- Data records:

--------

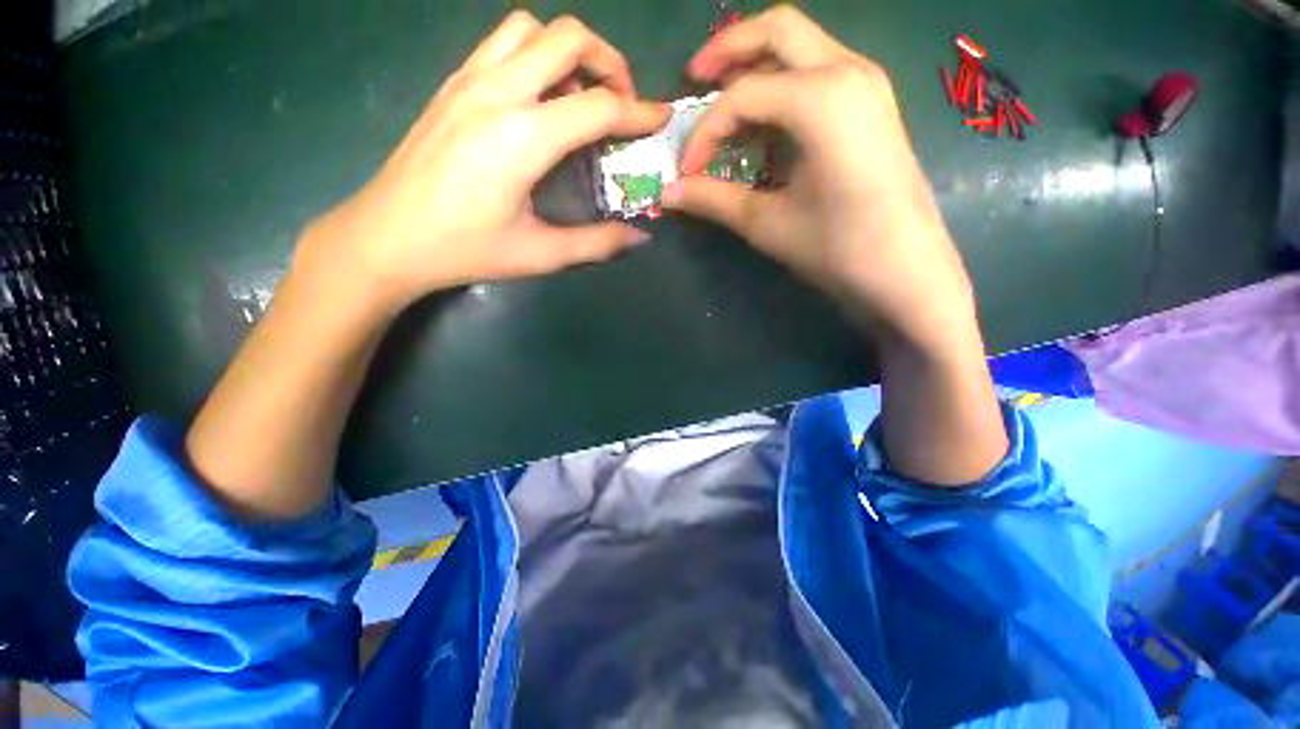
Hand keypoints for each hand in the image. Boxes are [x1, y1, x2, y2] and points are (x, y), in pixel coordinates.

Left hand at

--------

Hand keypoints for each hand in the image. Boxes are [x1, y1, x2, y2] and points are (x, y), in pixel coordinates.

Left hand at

--------

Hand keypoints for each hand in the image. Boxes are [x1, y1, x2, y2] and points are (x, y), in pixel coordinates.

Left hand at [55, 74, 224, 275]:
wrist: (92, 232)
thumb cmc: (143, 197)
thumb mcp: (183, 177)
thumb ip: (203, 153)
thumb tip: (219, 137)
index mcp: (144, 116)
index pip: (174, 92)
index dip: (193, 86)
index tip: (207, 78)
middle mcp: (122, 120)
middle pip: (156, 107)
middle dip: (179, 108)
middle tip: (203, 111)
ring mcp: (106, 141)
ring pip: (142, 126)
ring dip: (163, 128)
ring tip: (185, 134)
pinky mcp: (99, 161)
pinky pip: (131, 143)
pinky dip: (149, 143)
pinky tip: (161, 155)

--------

- Exercise objective:
Your answer should consist only of the lines above between the line holding "ring pip: (142, 126)" and the line holding "pinky tip: (161, 155)", inclusive, each transcribed exactly.

- Exercise solution:
ring pip: (142, 126)
ring dip: (163, 128)
ring tip: (185, 134)
pinky mcp: (99, 161)
pinky pip: (131, 143)
pinky dip: (149, 143)
pinky tip: (161, 155)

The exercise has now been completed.